You don't have to simuate you can calculate exactly with a few r functions.

library(DescTools)

# build a vector with the right marbles
marbles <- c(rep("Red", 15), rep("Blue", 5))

# Our denominator is the total possible ways we
# can draw ten marbles no replacement orde doesn't matter
# CombN from DescTools gives us that number
CombN(marbles, 10, repl = FALSE, ord = FALSE)
#> [1] 184756

# CombSet generates all the permutations
tail(CombSet(marbles, 10, repl = FALSE, ord = FALSE))
#>           [,1]  [,2]  [,3]  [,4]  [,5]  [,6]   [,7]   [,8]   [,9]   [,10] 
#> [184751,] "Red" "Red" "Red" "Red" "Red" "Blue" "Blue" "Blue" "Blue" "Blue"
#> [184752,] "Red" "Red" "Red" "Red" "Red" "Blue" "Blue" "Blue" "Blue" "Blue"
#> [184753,] "Red" "Red" "Red" "Red" "Red" "Blue" "Blue" "Blue" "Blue" "Blue"
#> [184754,] "Red" "Red" "Red" "Red" "Red" "Blue" "Blue" "Blue" "Blue" "Blue"
#> [184755,] "Red" "Red" "Red" "Red" "Red" "Blue" "Blue" "Blue" "Blue" "Blue"
#> [184756,] "Red" "Red" "Red" "Red" "Red" "Blue" "Blue" "Blue" "Blue" "Blue"

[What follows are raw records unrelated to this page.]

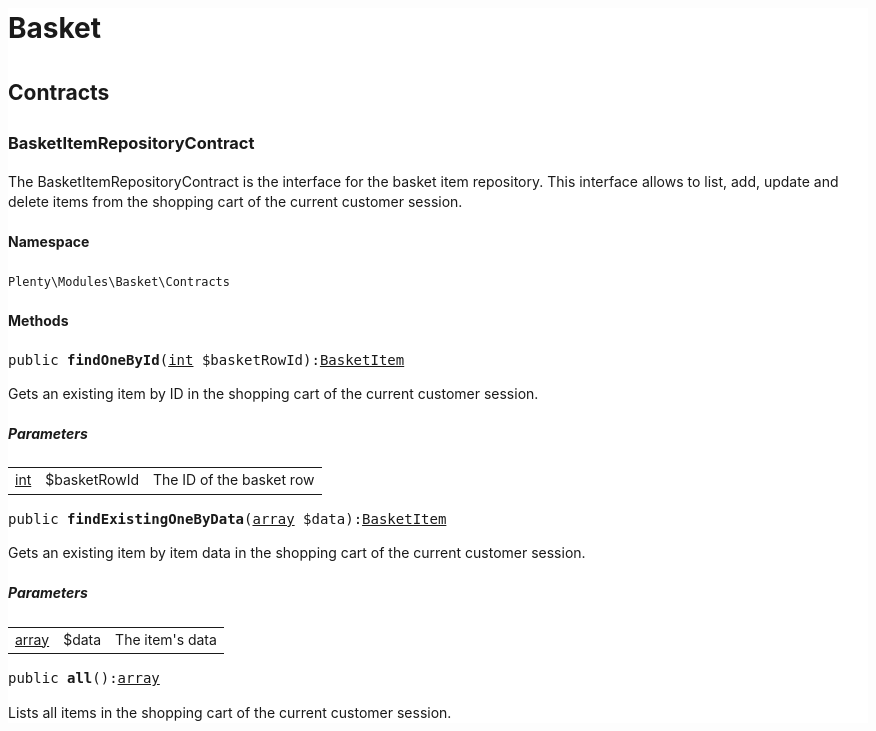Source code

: 

# Basket<a name="basket_basket"></a>
    
## Contracts<a name="basket_basket_contracts"></a>
### BasketItemRepositoryContract<a name="basket_contracts_basketitemrepositorycontract"></a>

The BasketItemRepositoryContract is the interface for the basket item repository. This interface allows to list, add, update and delete items from the shopping cart of the current customer session.


#### Namespace

`Plenty\Modules\Basket\Contracts`



#### Methods

<pre>public <strong>findOneById</strong>(<a target="_blank" href="http://php.net/int">int</a> $basketRowId):<a href="basket#basket_models_basketitem">BasketItem</a>
</pre>

    
Gets an existing item by ID in the shopping cart of the current customer session.
    
##### <strong>Parameters</strong>
    
<table class="table table-condensed">    <tr>
        <td><a target="_blank" href="http://php.net/int">int</a></td>
        <td>$basketRowId</td>
        <td>The ID of the basket row</td>
    </tr>
</table>


<pre>public <strong>findExistingOneByData</strong>(<a target="_blank" href="http://php.net/array">array</a> $data):<a href="basket#basket_models_basketitem">BasketItem</a>
</pre>

    
Gets an existing item by item data in the shopping cart of the current customer session.
    
##### <strong>Parameters</strong>
    
<table class="table table-condensed">    <tr>
        <td><a target="_blank" href="http://php.net/array">array</a></td>
        <td>$data</td>
        <td>The item's data</td>
    </tr>
</table>


<pre>public <strong>all</strong>():<a target="_blank" href="http://php.net/array">array</a></pre>

    
Lists all items in the shopping cart of the current customer session.
    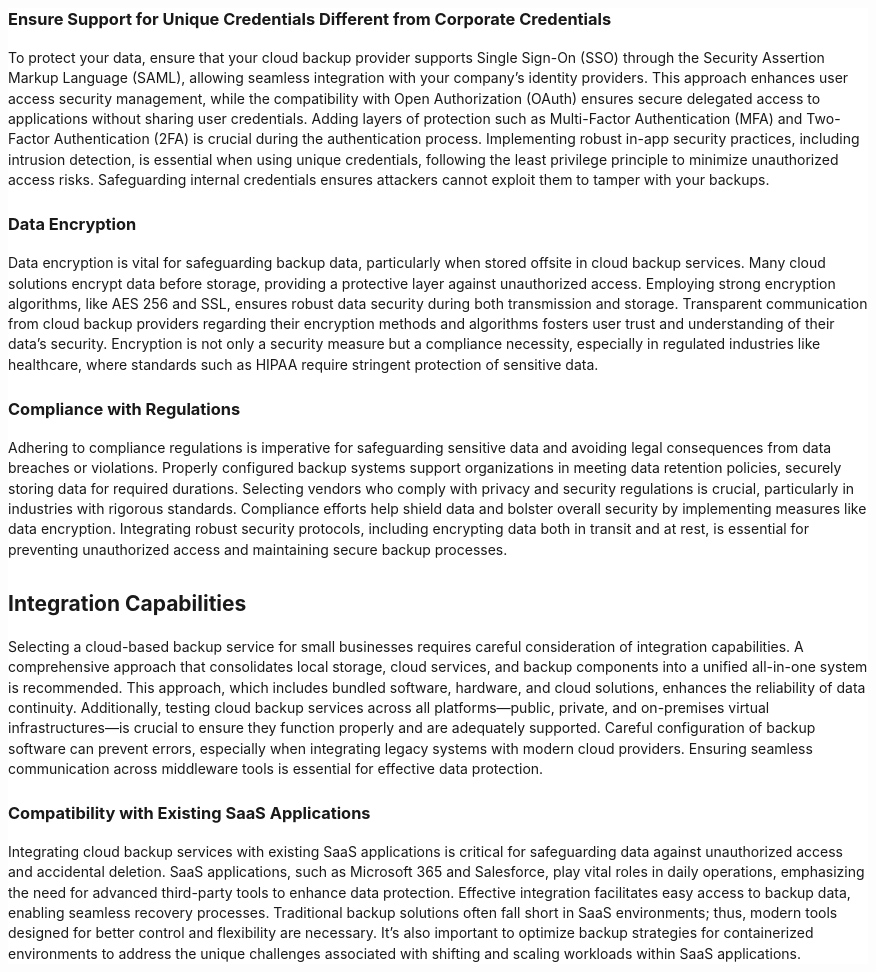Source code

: ### Ensure Support for Unique Credentials Different from Corporate Credentials

To protect your data, ensure that your cloud backup provider supports Single Sign-On (SSO) through the Security Assertion Markup Language (SAML), allowing seamless integration with your company’s identity providers. This approach enhances user access security management, while the compatibility with Open Authorization (OAuth) ensures secure delegated access to applications without sharing user credentials. Adding layers of protection such as Multi-Factor Authentication (MFA) and Two-Factor Authentication (2FA) is crucial during the authentication process. Implementing robust in-app security practices, including intrusion detection, is essential when using unique credentials, following the least privilege principle to minimize unauthorized access risks. Safeguarding internal credentials ensures attackers cannot exploit them to tamper with your backups.

### Data Encryption

Data encryption is vital for safeguarding backup data, particularly when stored offsite in cloud backup services. Many cloud solutions encrypt data before storage, providing a protective layer against unauthorized access. Employing strong encryption algorithms, like AES 256 and SSL, ensures robust data security during both transmission and storage. Transparent communication from cloud backup providers regarding their encryption methods and algorithms fosters user trust and understanding of their data’s security. Encryption is not only a security measure but a compliance necessity, especially in regulated industries like healthcare, where standards such as HIPAA require stringent protection of sensitive data.

### Compliance with Regulations

Adhering to compliance regulations is imperative for safeguarding sensitive data and avoiding legal consequences from data breaches or violations. Properly configured backup systems support organizations in meeting data retention policies, securely storing data for required durations. Selecting vendors who comply with privacy and security regulations is crucial, particularly in industries with rigorous standards. Compliance efforts help shield data and bolster overall security by implementing measures like data encryption. Integrating robust security protocols, including encrypting data both in transit and at rest, is essential for preventing unauthorized access and maintaining secure backup processes.

## Integration Capabilities

Selecting a cloud-based backup service for small businesses requires careful consideration of integration capabilities. A comprehensive approach that consolidates local storage, cloud services, and backup components into a unified all-in-one system is recommended. This approach, which includes bundled software, hardware, and cloud solutions, enhances the reliability of data continuity. Additionally, testing cloud backup services across all platforms—public, private, and on-premises virtual infrastructures—is crucial to ensure they function properly and are adequately supported. Careful configuration of backup software can prevent errors, especially when integrating legacy systems with modern cloud providers. Ensuring seamless communication across middleware tools is essential for effective data protection.

### Compatibility with Existing SaaS Applications

Integrating cloud backup services with existing SaaS applications is critical for safeguarding data against unauthorized access and accidental deletion. SaaS applications, such as Microsoft 365 and Salesforce, play vital roles in daily operations, emphasizing the need for advanced third-party tools to enhance data protection. Effective integration facilitates easy access to backup data, enabling seamless recovery processes. Traditional backup solutions often fall short in SaaS environments; thus, modern tools designed for better control and flexibility are necessary. It’s also important to optimize backup strategies for containerized environments to address the unique challenges associated with shifting and scaling workloads within SaaS applications.
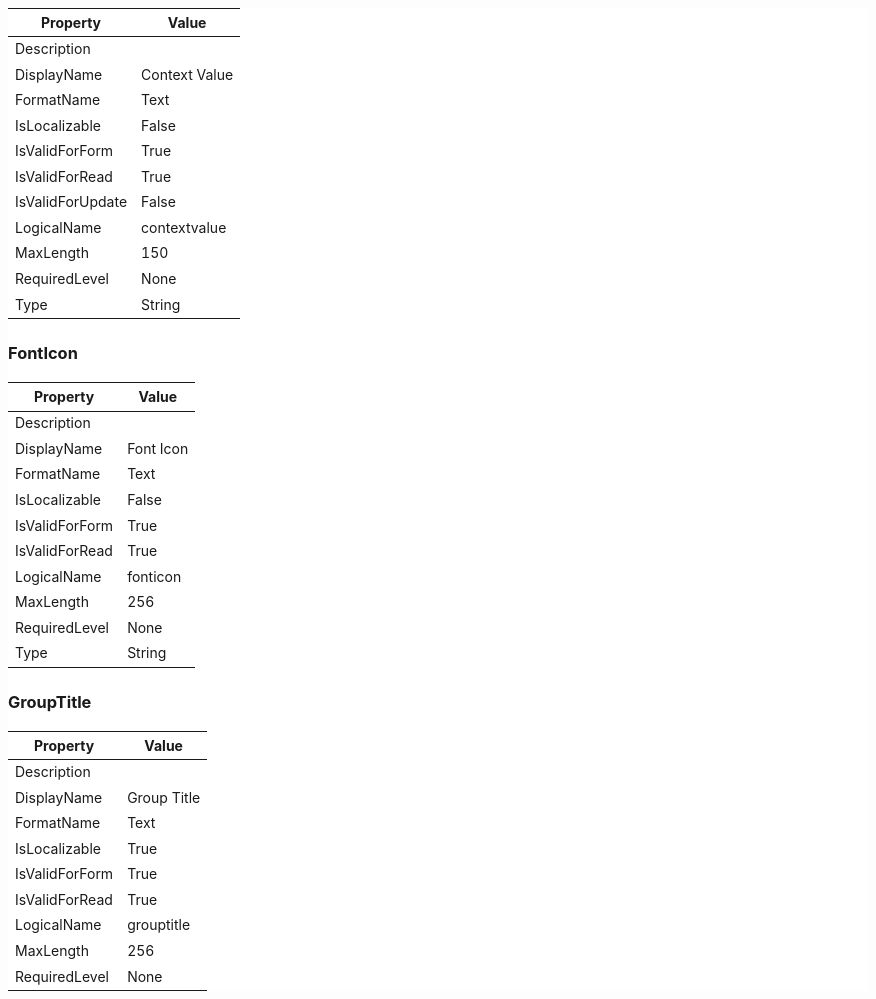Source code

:|Property|Value|
|--------|-----|
|Description||
|DisplayName|Context Value|
|FormatName|Text|
|IsLocalizable|False|
|IsValidForForm|True|
|IsValidForRead|True|
|IsValidForUpdate|False|
|LogicalName|contextvalue|
|MaxLength|150|
|RequiredLevel|None|
|Type|String|


### <a name="BKMK_FontIcon"></a> FontIcon

|Property|Value|
|--------|-----|
|Description||
|DisplayName|Font Icon|
|FormatName|Text|
|IsLocalizable|False|
|IsValidForForm|True|
|IsValidForRead|True|
|LogicalName|fonticon|
|MaxLength|256|
|RequiredLevel|None|
|Type|String|


### <a name="BKMK_GroupTitle"></a> GroupTitle

|Property|Value|
|--------|-----|
|Description||
|DisplayName|Group Title|
|FormatName|Text|
|IsLocalizable|True|
|IsValidForForm|True|
|IsValidForRead|True|
|LogicalName|grouptitle|
|MaxLength|256|
|RequiredLevel|None|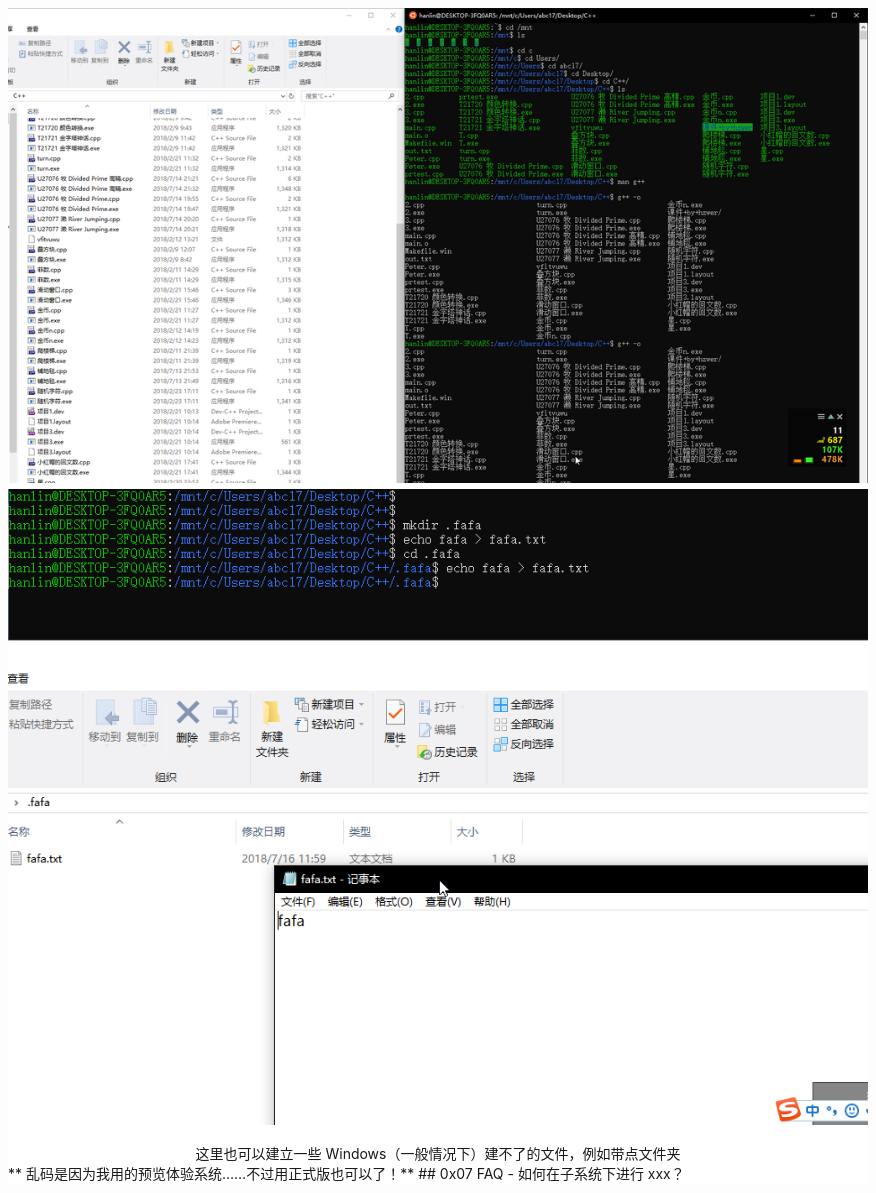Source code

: ![](./images/WSL22.png)       
![](./images/WSL23.png)    
<div align='center'> 这里也可以建立一些 Windows（一般情况下）建不了的文件，例如带点文件夹 </div>
** 乱码是因为我用的预览体验系统……不过用正式版也可以了！**
## 0x07 FAQ
-   如何在子系统下进行 xxx？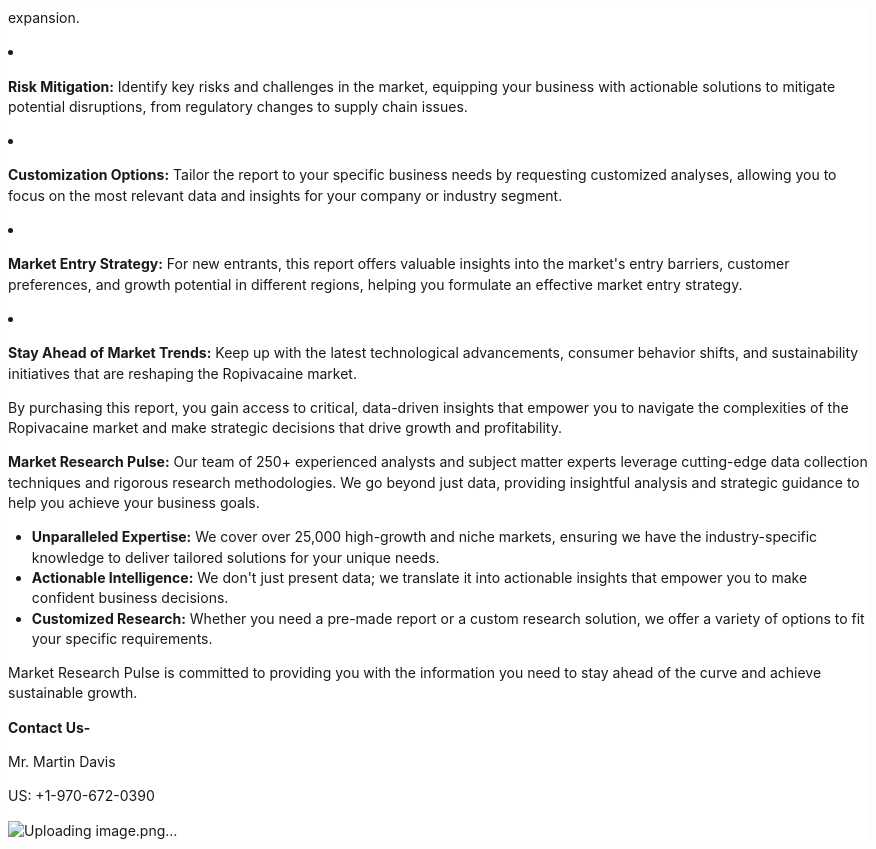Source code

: expansion.</p></li><li><p><strong>Risk Mitigation:</strong> Identify key risks and challenges in the market, equipping your business with actionable solutions to mitigate potential disruptions, from regulatory changes to supply chain issues.</p></li><li><p><strong>Customization Options:</strong> Tailor the report to your specific business needs by requesting customized analyses, allowing you to focus on the most relevant data and insights for your company or industry segment.</p></li><li><p><strong>Market Entry Strategy:</strong> For new entrants, this report offers valuable insights into the market's entry barriers, customer preferences, and growth potential in different regions, helping you formulate an effective market entry strategy.</p></li><li><p><strong>Stay Ahead of Market Trends:</strong> Keep up with the latest technological advancements, consumer behavior shifts, and sustainability initiatives that are reshaping the Ropivacaine market.</p></li></ol><p>By purchasing this report, you gain access to critical, data-driven insights that empower you to navigate the complexities of the Ropivacaine market and make strategic decisions that drive growth and profitability.</p><p><strong>Market Research Pulse:</strong>&nbsp;Our team of 250+ experienced analysts and subject matter experts leverage cutting-edge data collection techniques and rigorous research methodologies. We go beyond just data, providing insightful analysis and strategic guidance to help you achieve your business goals.</p><ul><li><strong>Unparalleled Expertise:</strong>&nbsp;We cover over 25,000 high-growth and niche markets, ensuring we have the industry-specific knowledge to deliver tailored solutions for your unique needs.</li><li><strong>Actionable Intelligence:</strong>&nbsp;We don't just present data; we translate it into actionable insights that empower you to make confident business decisions.</li><li><strong>Customized Research:</strong>&nbsp;Whether you need a pre-made report or a custom research solution, we offer a variety of options to fit your specific requirements.</li></ul><p>Market Research Pulse is committed to providing you with the information you need to stay ahead of the curve and achieve sustainable growth.</p><p><strong>Contact Us-</strong></p><p>Mr. Martin Davis</p><p>US: +1-970-672-0390</p>
![Uploading image.png…]()
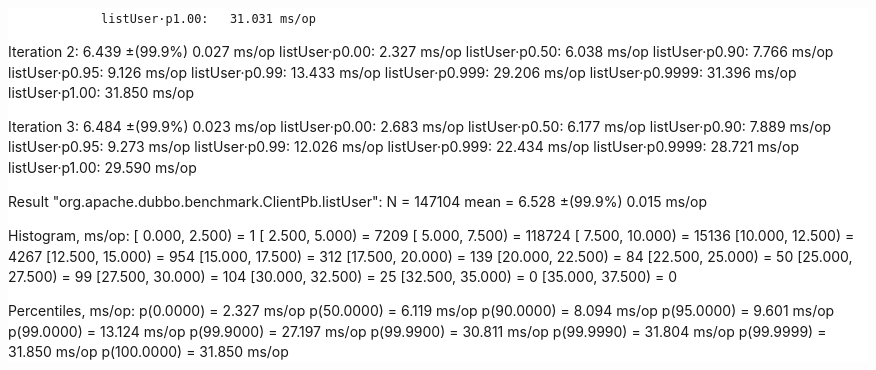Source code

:                  listUser·p1.00:   31.031 ms/op

Iteration   2: 6.439 ±(99.9%) 0.027 ms/op
                 listUser·p0.00:   2.327 ms/op
                 listUser·p0.50:   6.038 ms/op
                 listUser·p0.90:   7.766 ms/op
                 listUser·p0.95:   9.126 ms/op
                 listUser·p0.99:   13.433 ms/op
                 listUser·p0.999:  29.206 ms/op
                 listUser·p0.9999: 31.396 ms/op
                 listUser·p1.00:   31.850 ms/op

Iteration   3: 6.484 ±(99.9%) 0.023 ms/op
                 listUser·p0.00:   2.683 ms/op
                 listUser·p0.50:   6.177 ms/op
                 listUser·p0.90:   7.889 ms/op
                 listUser·p0.95:   9.273 ms/op
                 listUser·p0.99:   12.026 ms/op
                 listUser·p0.999:  22.434 ms/op
                 listUser·p0.9999: 28.721 ms/op
                 listUser·p1.00:   29.590 ms/op



Result "org.apache.dubbo.benchmark.ClientPb.listUser":
  N = 147104
  mean =      6.528 ±(99.9%) 0.015 ms/op

  Histogram, ms/op:
    [ 0.000,  2.500) = 1 
    [ 2.500,  5.000) = 7209 
    [ 5.000,  7.500) = 118724 
    [ 7.500, 10.000) = 15136 
    [10.000, 12.500) = 4267 
    [12.500, 15.000) = 954 
    [15.000, 17.500) = 312 
    [17.500, 20.000) = 139 
    [20.000, 22.500) = 84 
    [22.500, 25.000) = 50 
    [25.000, 27.500) = 99 
    [27.500, 30.000) = 104 
    [30.000, 32.500) = 25 
    [32.500, 35.000) = 0 
    [35.000, 37.500) = 0 

  Percentiles, ms/op:
      p(0.0000) =      2.327 ms/op
     p(50.0000) =      6.119 ms/op
     p(90.0000) =      8.094 ms/op
     p(95.0000) =      9.601 ms/op
     p(99.0000) =     13.124 ms/op
     p(99.9000) =     27.197 ms/op
     p(99.9900) =     30.811 ms/op
     p(99.9990) =     31.804 ms/op
     p(99.9999) =     31.850 ms/op
    p(100.0000) =     31.850 ms/op
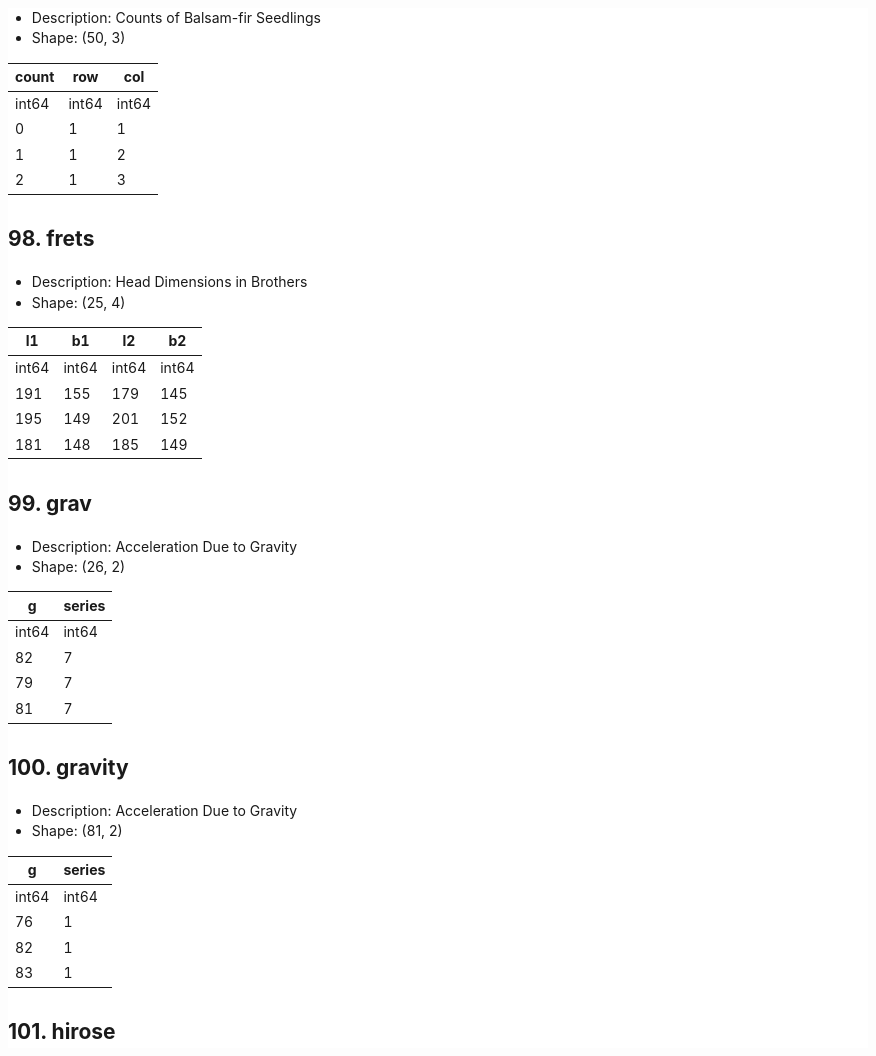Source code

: - Description: Counts of Balsam-fir Seedlings
- Shape: (50, 3)

|count|row|col|
|---|---|---|
|int64|int64|int64|
|0|1|1|
|1|1|2|
|2|1|3|
## 98. frets

- Description: Head Dimensions in Brothers
- Shape: (25, 4)

|l1|b1|l2|b2|
|---|---|---|---|
|int64|int64|int64|int64|
|191|155|179|145|
|195|149|201|152|
|181|148|185|149|
## 99. grav

- Description: Acceleration Due to Gravity
- Shape: (26, 2)

|g|series|
|---|---|
|int64|int64|
|82|7|
|79|7|
|81|7|
## 100. gravity

- Description: Acceleration Due to Gravity
- Shape: (81, 2)

|g|series|
|---|---|
|int64|int64|
|76|1|
|82|1|
|83|1|
## 101. hirose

# We'll put all those combinations in a matrix called x
x <- CombSet(marbles, 10)

# We can search for all rows that have "Red" at least twice
# with x[rowSums(x == "Red") >= 2, ]
tail(x[rowSums(x == "Red") >= 2, ])
#>           [,1]  [,2]  [,3]  [,4]  [,5]  [,6]   [,7]   [,8]   [,9]   [,10] 
#> [184751,] "Red" "Red" "Red" "Red" "Red" "Blue" "Blue" "Blue" "Blue" "Blue"
#> [184752,] "Red" "Red" "Red" "Red" "Red" "Blue" "Blue" "Blue" "Blue" "Blue"
#> [184753,] "Red" "Red" "Red" "Red" "Red" "Blue" "Blue" "Blue" "Blue" "Blue"
#> [184754,] "Red" "Red" "Red" "Red" "Red" "Blue" "Blue" "Blue" "Blue" "Blue"
#> [184755,] "Red" "Red" "Red" "Red" "Red" "Blue" "Blue" "Blue" "Blue" "Blue"
#> [184756,] "Red" "Red" "Red" "Red" "Red" "Blue" "Blue" "Blue" "Blue" "Blue"

# So the total possibilities are
nrow(x)
#> [1] 184756

# And the number that meet the condition is
nrow(x[rowSums(x == "Red") >= 2, ])
#> [1] 184756

# to calulate the probability
# we put nrow(x[rowSums(x == "Red") >= 2, ]) over
# nrow(x)
nrow(x[rowSums(x == "Red") >= 2, ]) / nrow(x)
#> [1] 1

# The probability is 1

### a more reasonable game
# same marbles
marbles <- c(rep("Red", 15), rep("Blue", 5))

# Draw 5 without replacement what is the probability
# we'll draw exactly two blue

totalpossiblepicks <- CombN(marbles, 5, repl = FALSE, ord = FALSE)

matrixofpicks <- CombSet(marbles, 5)

desiredoutcomes <- nrow(matrixofpicks[rowSums(matrixofpicks == "Blue") == 2, ])
# calculate probability
desiredoutcomes / totalpossiblepicks
#> [1] 0.2934727

Answer 2

I have a code to run simulation to calculate the probability. However, as I mentioned in the comment. The example you gave will always lead to 1, which is not exciting.

# Generate a vector containing 15 red marbles and 5 blue marbles
box <- c(rep("red", 15), rep("blue", 5))

# set seed for reproducibility
set.seed(124)

# Size of sampling
N <- 10

# A function to run simulation, taking N marbels without replacement
sim_fun <- function(x) sample(box, size = N)

# Number of simulation
S <- 10000

# Run the simulation S times
sims <- replicate(S, expr = sim_fun(), simplify = FALSE)

# Calculate the proportion that at least two marbles are red
mean(sapply(sims, function(x){
  sum(x == "red") >= 2
}))
# [1] 1